Enter a young French teacher, Marianne Danielle (Yvonne Monlaur) who one night as she tries to make her way to her new employment is lured to the castle by the Baroness (Martita Hunt). It would seem the older woman has no sinister designs on the young woman, but the Baroness’ long-exiled son (David Peel) is revealed to be chained up in his room. He gains the trust of the young schoolmistress, and she frees him – but he is up to no good. He soon takes to wooing her personally (using his suave aristocratic charms) and at night, menacing the other young women at the school.

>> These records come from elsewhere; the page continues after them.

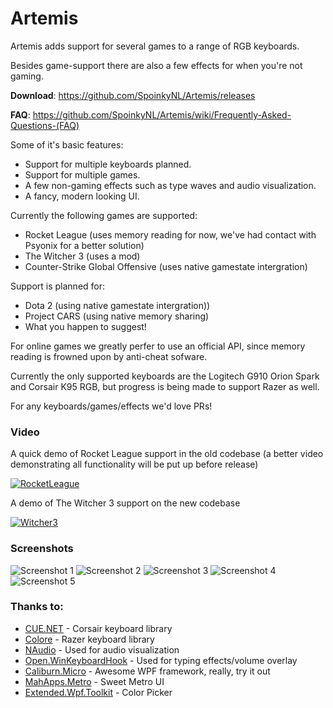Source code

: # Artemis
Artemis adds support for several games to a range of RGB keyboards.

Besides game-support there are also a few effects for when you're not gaming. 

**Download**: https://github.com/SpoinkyNL/Artemis/releases

**FAQ**: https://github.com/SpoinkyNL/Artemis/wiki/Frequently-Asked-Questions-(FAQ)

Some of it's basic features:

 * Support for multiple keyboards planned.
 * Support for multiple games.
 * A few non-gaming effects such as type waves and audio visualization.
 * A fancy, modern looking UI.


Currently the following games are supported:

 * Rocket League (uses memory reading for now, we've had contact with Psyonix for a better solution)
 * The Witcher 3 (uses a mod)
 * Counter-Strike Global Offensive (uses native gamestate intergration)

Support is planned for:
 * Dota 2 (using native gamestate intergration))
 * Project CARS (using native memory sharing)
 * What you happen to suggest!

For online games we greatly perfer to use an official API, since memory reading is frowned upon by anti-cheat sofware.

Currently the only supported keyboards are the Logitech G910 Orion Spark and Corsair K95 RGB, but progress is being made to support Razer as well.

For any keyboards/games/effects we'd love PRs!

### Video
A quick demo of Rocket League support in the old codebase (a better video demonstrating all functionality will be put up before release)

[![RocketLeague](http://img.youtube.com/vi/L8rqFGaPeTg/0.jpg)](https://www.youtube.com/watch?v=L8rqFGaPeTg "Rocket League")


A demo of The Witcher 3 support on the new codebase

[![Witcher3](http://img.youtube.com/vi/H03D_y2cFYs/0.jpg)](https://www.youtube.com/watch?v=H03D_y2cFYs "The Witcher 3")


### Screenshots
![Screenshot 1](http://i.imgur.com/7bho4WH.png)
![Screenshot 2](http://i.imgur.com/X7LMaWr.png)
![Screenshot 3](http://i.imgur.com/iSy4jfW.png)
![Screenshot 4](http://i.imgur.com/P7WUsS6.png)
![Screenshot 5](http://i.imgur.com/JNoLaDB.png)


### Thanks to:

 * [CUE.NET](https://github.com/DarthAffe/CUE.NET) - Corsair keyboard library
 * [Colore](https://github.com/CoraleStudios/Colore) - Razer keyboard library
 * [NAudio](http://naudio.codeplex.com/) - Used for audio visualization
 * [Open.WinKeyboardHook](Open.WinKeyboardHook) - Used for typing effects/volume overlay
 * [Caliburn.Micro](http://caliburnmicro.com/) - Awesome WPF framework, really, try it out
 * [MahApps.Metro](https://github.com/MahApps/MahApps.Metro) - Sweet Metro UI
 * [Extended.Wpf.Toolkit](http://wpftoolkit.codeplex.com/) - Color Picker
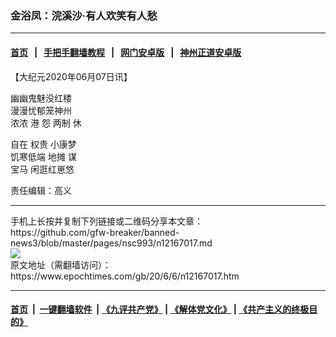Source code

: ### 金浴凤：浣溪沙·有人欢笑有人愁
------------------------

#### [首页](https://github.com/gfw-breaker/banned-news3/blob/master/README.md) &nbsp;&nbsp;|&nbsp;&nbsp; [手把手翻墙教程](https://github.com/gfw-breaker/guides/wiki) &nbsp;&nbsp;|&nbsp;&nbsp; [网门安卓版](https://github.com/oGate2/oGate) &nbsp;&nbsp;|&nbsp;&nbsp; [神州正道安卓版](https://github.com/SzzdOgate/update) 



<div><p>
 【大纪元2020年06月07日讯】
</p>
<p>
 幽幽鬼魅没红楼
 <br/>
 漫漫忧郁笼神州
 <br/>
 浓浓
 <ok href="https://www.epochtimes.com/gb/tag/%E6%B8%AF.html">
  港
 </ok>
 怨
 <ok href="https://www.epochtimes.com/gb/tag/%E4%B8%A4%E5%88%B6.html">
  两制
 </ok>
 休
</p>
<p>
 自在
 <ok href="https://www.epochtimes.com/gb/tag/%E6%9D%83%E8%B4%B5.html">
  权贵
 </ok>
 小康梦
 <br/>
 饥寒低端
 <ok href="https://www.epochtimes.com/gb/tag/%E5%9C%B0%E6%91%8A.html">
  地摊
 </ok>
 谋
 <br/>
 <ok href="https://www.epochtimes.com/gb/tag/%E5%AE%9D%E9%A9%AC.html">
  宝马
 </ok>
 闲逛红崽悠
</p>
<p>
 责任编辑：高义
</p>
</div>
<hr/>
手机上长按并复制下列链接或二维码分享本文章：<br/>
https://github.com/gfw-breaker/banned-news3/blob/master/pages/nsc993/n12167017.md <br/>
<a href='https://github.com/gfw-breaker/banned-news3/blob/master/pages/nsc993/n12167017.md'><img src='https://github.com/gfw-breaker/banned-news3/blob/master/pages/nsc993/n12167017.md.png'/></a> <br/>
原文地址（需翻墙访问）：https://www.epochtimes.com/gb/20/6/6/n12167017.htm


------------------------
#### [首页](https://github.com/gfw-breaker/banned-news3/blob/master/README.md) &nbsp;|&nbsp; [一键翻墙软件](https://github.com/gfw-breaker/nogfw/blob/master/README.md) &nbsp;| [《九评共产党》](https://github.com/gfw-breaker/9ping.md/blob/master/README.md#九评之一评共产党是什么) | [《解体党文化》](https://github.com/gfw-breaker/jtdwh.md/blob/master/README.md) | [《共产主义的终极目的》](https://github.com/gfw-breaker/gczydzjmd.md/blob/master/README.md)


<img src='http://gfw-breaker.win/banned-news3/pages/nsc993/n12167017.md' width='0px' height='0px'/>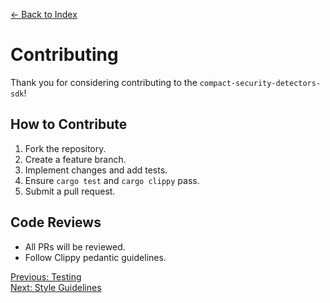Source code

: <!-- docs/contributing.md -->
[← Back to Index](index.md)

# Contributing

Thank you for considering contributing to the `compact-security-detectors-sdk`!

## How to Contribute

1. Fork the repository.
2. Create a feature branch.
3. Implement changes and add tests.
4. Ensure `cargo test` and `cargo clippy` pass.
5. Submit a pull request.

## Code Reviews

- All PRs will be reviewed.
- Follow Clippy pedantic guidelines.

[Previous: Testing](testing.md)  
[Next: Style Guidelines](style_guidelines.md)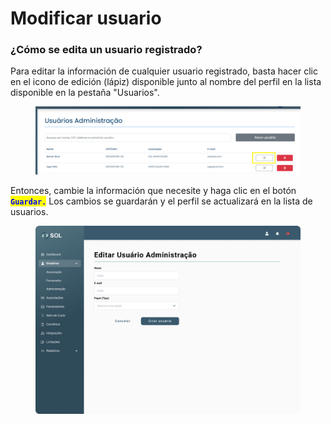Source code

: # Modificar usuario

### ¿Cómo se edita un usuario registrado?

Para editar la información de cualquier usuario registrado, basta hacer clic en el icono de edición (lápiz) disponible junto al nombre del perfil en la lista disponible en la pestaña "Usuarios".

<figure><img src="../../../../.gitbook/assets/image (1).png" alt=""><figcaption></figcaption></figure>

Entonces, cambie la información que necesite y haga clic en el botón <mark style="color:blue;">**`Guardar.`**</mark> Los cambios se guardarán y el perfil se actualizará en la lista de usuarios.

<figure><img src="../../../../.gitbook/assets/Editar usuario de adm.png" alt=""><figcaption></figcaption></figure>
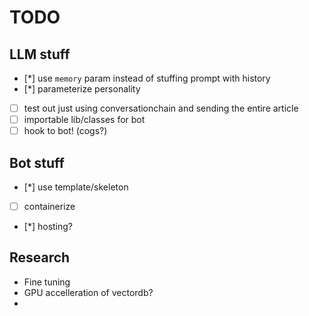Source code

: # TODO

## LLM stuff
   - [*] use `memory` param instead of stuffing prompt with history
   - [*] parameterize personality
   - [ ] test out just using conversationchain and sending the entire article
   - [ ] importable lib/classes for bot
   - [ ] hook to bot!  (cogs?)

## Bot stuff
   - [*] use template/skeleton
   - [ ] containerize
   - [*] hosting?

## Research
   - Fine tuning
   - GPU accelleration of vectordb?
   - 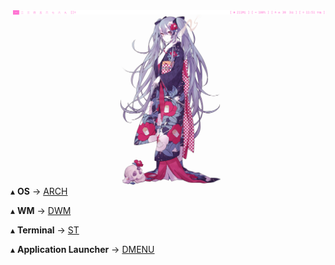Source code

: <img src='Desktop.png' align='right' width='500px'/>

   ▴ **OS** -> [ARCH](https://archlinux.org/)
   
   ▴ **WM** -> [DWM](https://dwm.suckless.org/)
   
   ▴ **Terminal** -> [ST](https://st.suckless.org/)
   
   ▴ **Application Launcher** -> [DMENU](https://github.com/davatorium/rofi)
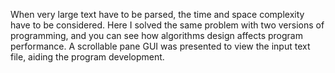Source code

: When very large text have to be parsed, the time and space complexity have to be considered. Here I solved the same problem with two versions of programming, and you can see how algorithms design affects program performance. A scrollable pane GUI was presented to view the input text file, aiding the program development.
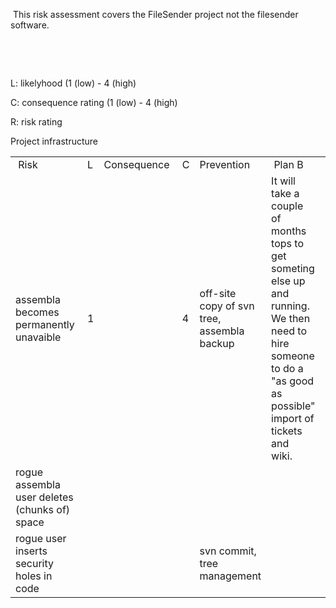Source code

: <p> This risk assessment covers the FileSender project not the filesender software.</p><p><br></p><p><br></p><p>L: likelyhood (1 (low) - 4 (high)<br></p><p>C: consequence rating (1 (low) - 4 (high)<br></p><p>R: risk rating<br></p><p>Project infrastructure</p><p></p><table><tbody><tr><td> Risk</td><td> L</td><td>Consequence <br></td><td> C</td><td>Prevention<br></td><td> Plan B<br></td><td> R</td></tr><tr><td>assembla becomes permanently unavaible <br></td><td> 1</td><td> </td><td> 4</td><td>off-site copy of svn tree, assembla backup<br></td><td>It will take a couple of months tops to get someting else up and running.  We then need to hire someone to do a "as good as possible" import of tickets and wiki.  <br></td><td> </td></tr><tr><td>rogue assembla user deletes (chunks of) space<br></td><td> </td><td> </td><td> </td><td> </td><td> </td><td> </td></tr><tr><td>rogue user inserts security holes in code<br></td><td> </td><td> </td><td> </td><td>svn commit, tree management<br></td><td> </td><td> </td></tr></tbody></table><br><p></p>
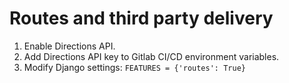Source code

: # Routes and third party delivery

1. Enable Directions API.
2. Add Directions API key to Gitlab CI/CD environment variables.
3. Modify Django settings: `FEATURES = {'routes': True}`
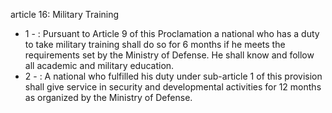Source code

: article 16: Military Training

<ul>
			<li>1 - : Pursuant to Article 9 of this Proclamation a national who has a duty to take military training shall do so for 6 months if he meets the requirements set by the Ministry of Defense. He shall know and follow all academic and military education.<ul>
			</ul></li>			<li>2 - : A national who fulfilled his duty under sub-article 1 of this provision shall give service in security and developmental activities for 12 months as organized by the Ministry of Defense.<ul>
			</ul></li></ul>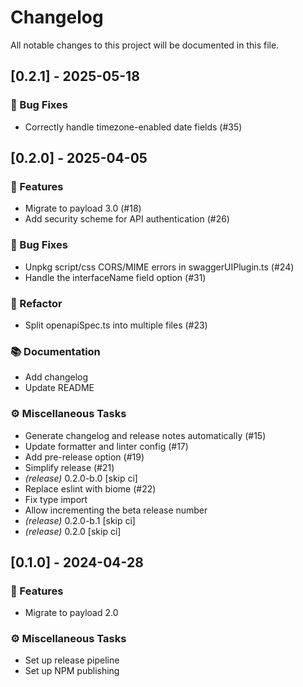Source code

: # Changelog

All notable changes to this project will be documented in this file.

## [0.2.1] - 2025-05-18

### 🐛 Bug Fixes

- Correctly handle timezone-enabled date fields (#35)

## [0.2.0] - 2025-04-05

### 🚀 Features

- Migrate to payload 3.0 (#18)
- Add security scheme for API authentication (#26)

### 🐛 Bug Fixes

- Unpkg script/css CORS/MIME errors in swaggerUIPlugin.ts (#24)
- Handle the interfaceName field option (#31)

### 🚜 Refactor

- Split openapiSpec.ts into multiple files (#23)

### 📚 Documentation

- Add changelog
- Update README

### ⚙️ Miscellaneous Tasks

- Generate changelog and release notes automatically (#15)
- Update formatter and linter config (#17)
- Add pre-release option (#19)
- Simplify release (#21)
- *(release)* 0.2.0-b.0 [skip ci]
- Replace eslint with biome (#22)
- Fix type import
- Allow incrementing the beta release number
- *(release)* 0.2.0-b.1 [skip ci]
- *(release)* 0.2.0 [skip ci]

## [0.1.0] - 2024-04-28

### 🚀 Features

- Migrate to payload 2.0

### ⚙️ Miscellaneous Tasks

- Set up release pipeline
- Set up NPM publishing

<!-- generated by git-cliff -->

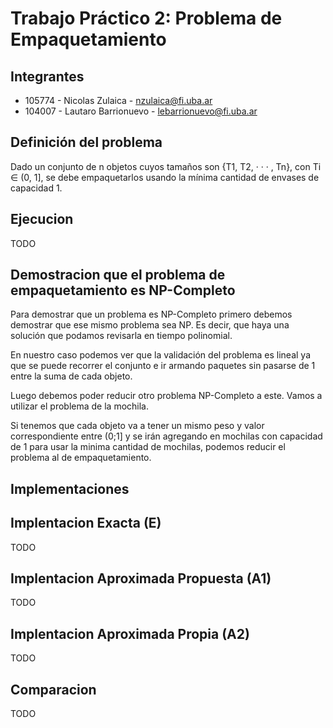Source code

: # Trabajo Práctico 2: Problema de Empaquetamiento

## Integrantes

- 105774 - Nicolas Zulaica - nzulaica@fi.uba.ar
- 104007 - Lautaro Barrionuevo - lebarrionuevo@fi.uba.ar

## Definición del problema

Dado un conjunto de n objetos cuyos tamaños son {T1, T2, · · · , Tn}, con Ti ∈ (0, 1], se debe empaquetarlos usando la mínima cantidad de envases de capacidad 1.
## Ejecucion

TODO

## Demostracion que el problema de empaquetamiento es NP-Completo

Para demostrar que un problema es NP-Completo primero debemos demostrar que ese mismo problema sea NP. Es decir, que haya una solución que podamos revisarla en tiempo polinomial.

En nuestro caso podemos ver que la validación del problema es lineal ya que se puede recorrer el conjunto e ir armando paquetes sin pasarse de 1 entre la suma de cada objeto.

Luego debemos poder reducir otro problema NP-Completo a este. Vamos a utilizar el problema de la mochila.

Si tenemos que cada objeto va a tener un mismo peso y valor correspondiente entre (0;1] y se irán agregando en mochilas con capacidad de 1 para usar la minima cantidad de mochilas, podemos reducir el problema al de empaquetamiento.

## Implementaciones

## Implentacion Exacta (E)

TODO
## Implentacion Aproximada Propuesta (A1)

TODO

## Implentacion Aproximada Propia (A2)

TODO

## Comparacion

TODO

Directed by accomplished Hammer talent Terence Fisher, the film is neither scary enough nor titillating enough to genuinely shock; and in Baron Meinster, we barely have a villain and the movie seems to know that. That said, competent performances by Cushing, Hunt, and several English actors of film, stage, and television – Freda Jackson, Andree Melly, Henry Oscar, Mona Washbourne, Victor Brooks, and Miles Malleson (the latter as rather weak comic relief) – keep the film enjoyable enough. Freda Jackson as the enthralled servant, and Martita Hunt’s more stage-like theatrics, are particularly enjoyable. The Hammer colors are gorgeous and Cushing’s dignity (always present, even in silly films) goes a long way. A must-see certainly for any horror or vampire completist.